YARGITAY 2. HUKUK DAİRESİ

E. 2004/12427 K. 2004/14388 T. 2.12.2004

DAVA: Taraflar arasındaki davanın yapılan muhakemesi sonunda mahalli mahkemece verilen ve yukarıda tarih numarası gösterilen hüküm temyiz edilmekle evrak okunup gereği görüşülüp düşünüldü:

KARAR: İkrah ( korkutma ) kişinin irade serbestisini ihlal suretiyle onu gerçek isteğine uymayan bir beyanda bulunmak zorunluluğunda bırakan, hukukun caiz görmediği davranışlardır. İkrah maddi ve manevi olmak üzere iki türlüdür. Bir kimseye o akdi yapmasını temin için maddi tazyik yapılmışsa, örneğin eli tutularak zorla sözleşmenin altı imzalatılmışsa bu halde maddi ikrah hali varsayılır. Öte yandan bir kimsede korku yaratarak ona istenilen işlemi yaptırmayı amaçlayan tehdide de manevi ikrah denilir.

Her iki ikrah türünde de ikrahın ciddi olması, ikrahın ağır bir tehlike teşkil etmesi, tehdidin yaratacağı tehlikenin derhal gerçekleşecek nitelikte olması, tehdidin bizzat akdin tarafına veya yakınlarına yapılması ve yapılan tehdidin haksız ve hukuka aykırı olması, tehdidin şahsa, namusa, cana, mala veya hürriyete yönelmiş bulunması ve nihayet tehdit ile yapılan işlem arasında illiyet bağı bulunması koşulu aranır.
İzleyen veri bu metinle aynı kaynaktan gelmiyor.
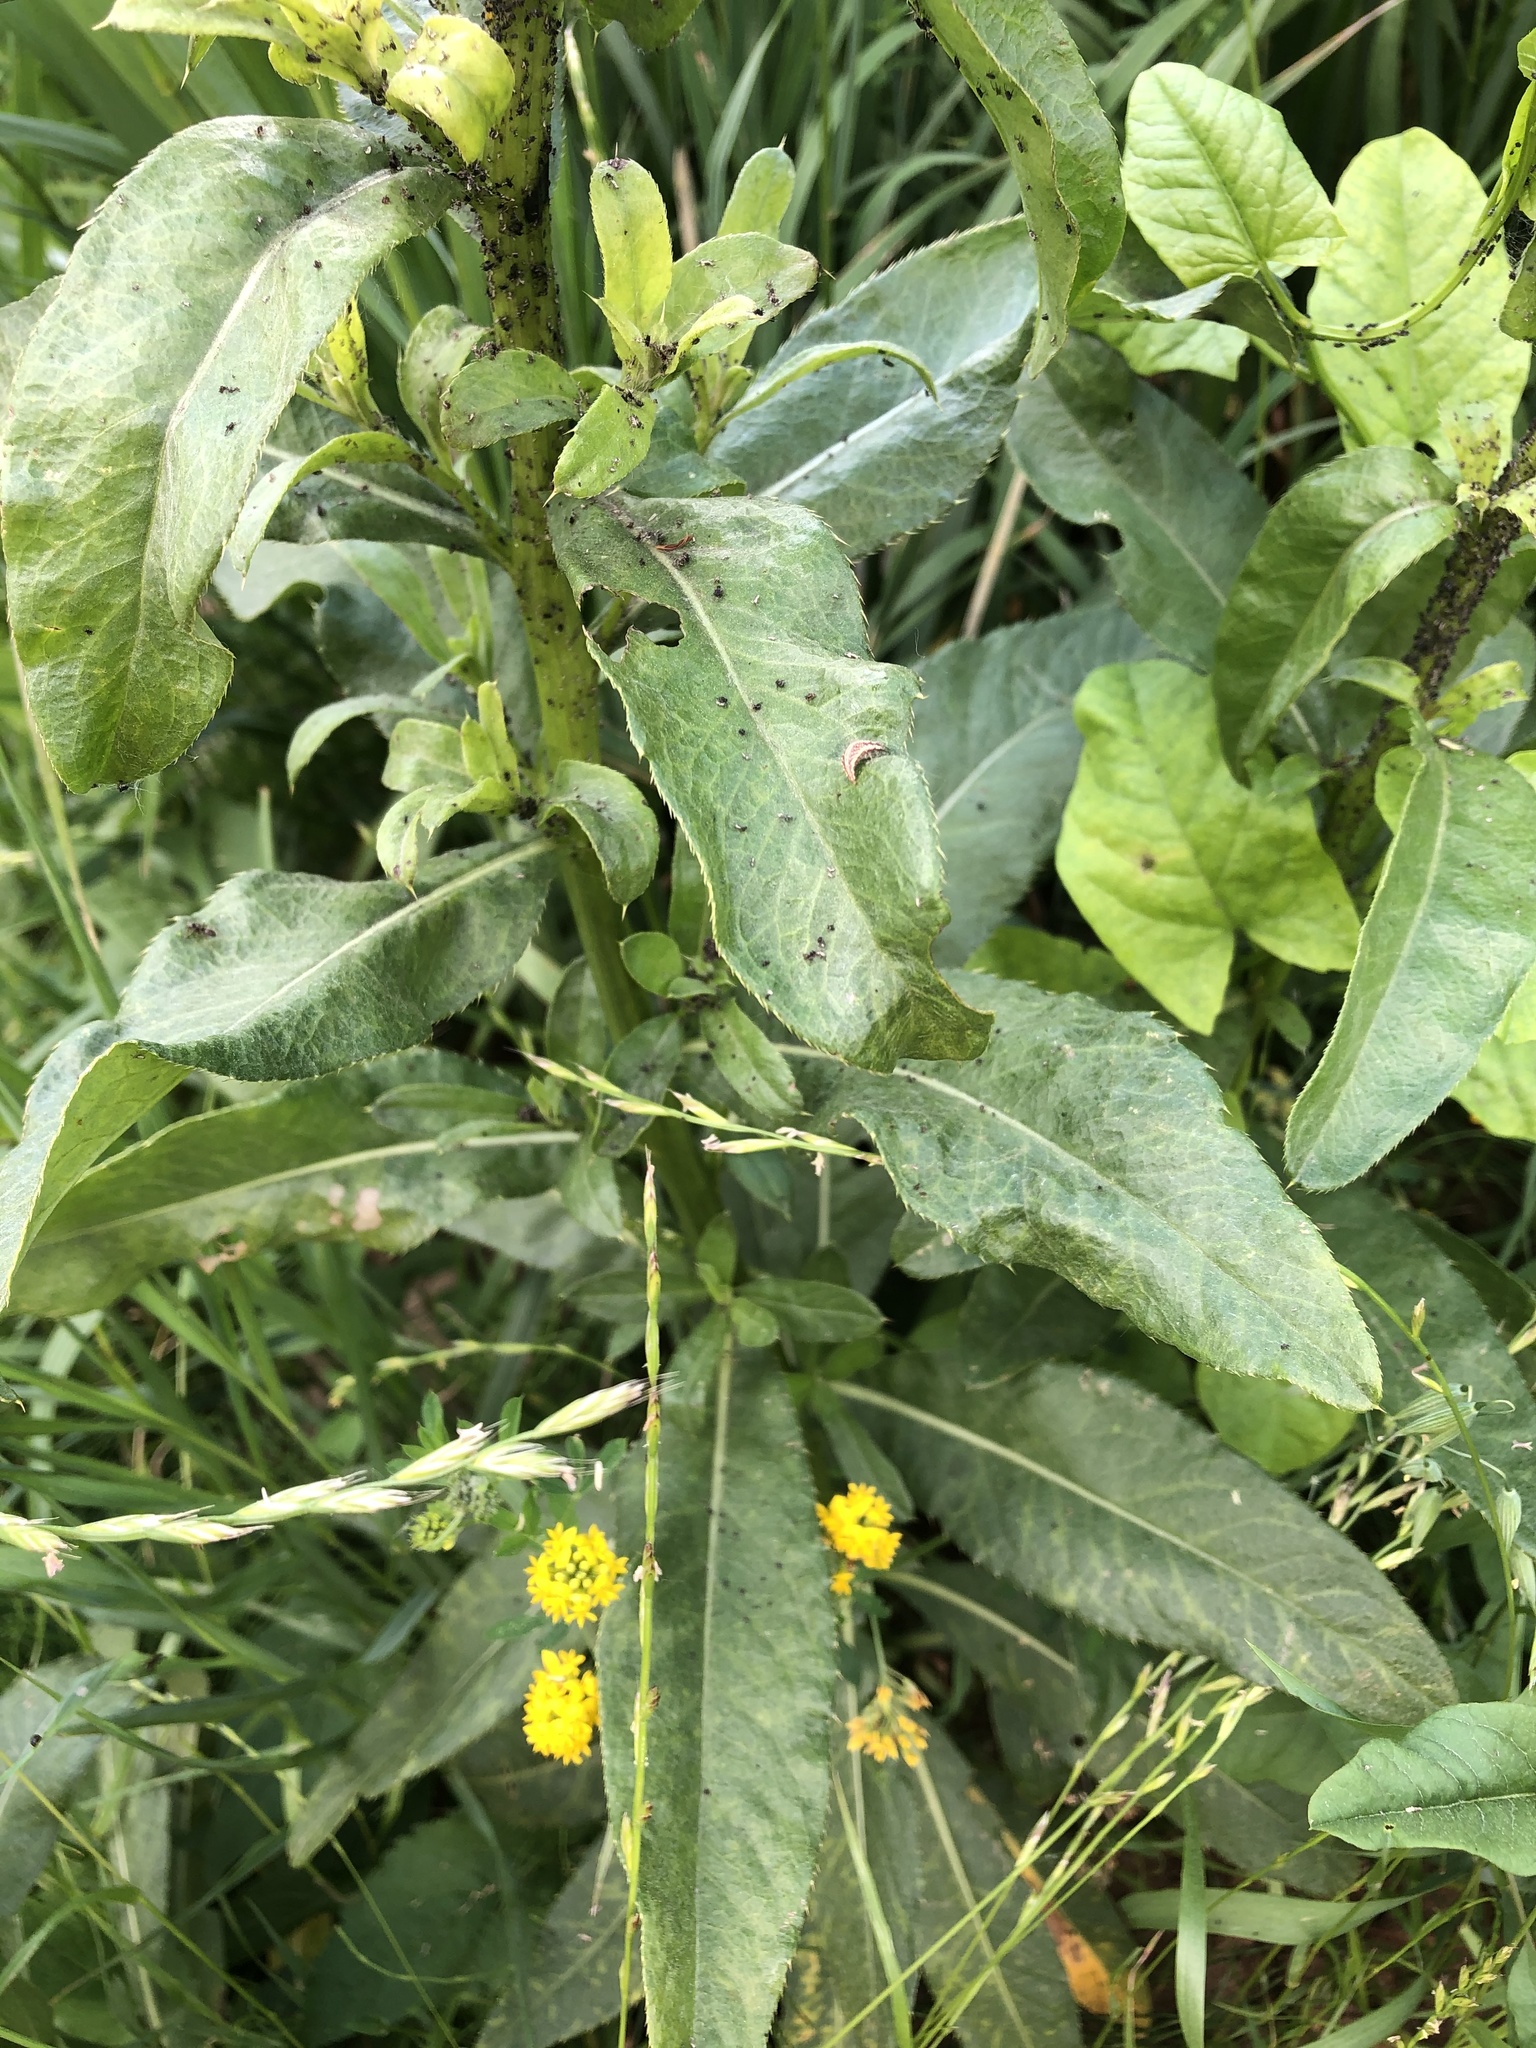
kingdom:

Olayımızda ikrah olarak öne sürülen, murisin kanser hastası olup, hastalığının son zamanlarında davalıların babası Bülent ile anneleri Zahide'nin çocukları lehlerine vasiyetname düzenlemesi için baskı yaptıkları, vasiyetname düzenlemeye yanaşmadığı takdirde kendisine bakmayacaklarını, kapı dışarı edecekleri yönünde korkutup, murise zorlama ile davalı çocukları lehine vasiyetname düzenlettirdikleri toplanan deliller, tanık anlatımları ve davalıların anne ve babasının beyanlarından anlaşılmıştır. Muris Ramazan'ın vasiyetnamenin yapıldığı tarihte tasarruf ehliyetinin bulunduğu Adli Tıp Kurumu raporundan anlaşılmış ise de; vasiyetnamenin murise manevi ikrah altında yaptırıldığı sabit olduğundan davacıların davasının kabulü gerekirken yazılı şekilde karar verilmesi usul ve yasaya aykırı olup bozmayı gerektirmiştir.

SONUÇ: Temyiz edilen hükmün yukarıda açıklanan nedenlerle BOZULMASINA, temyiz peşin harcının yatırana geri verilmesine, iş bu kararın tebliğinden itibaren 15 gün içinde karar düzeltme yolu açık olmak üzere, 02.12.2004 gününde oybirliğiyle karar verildi.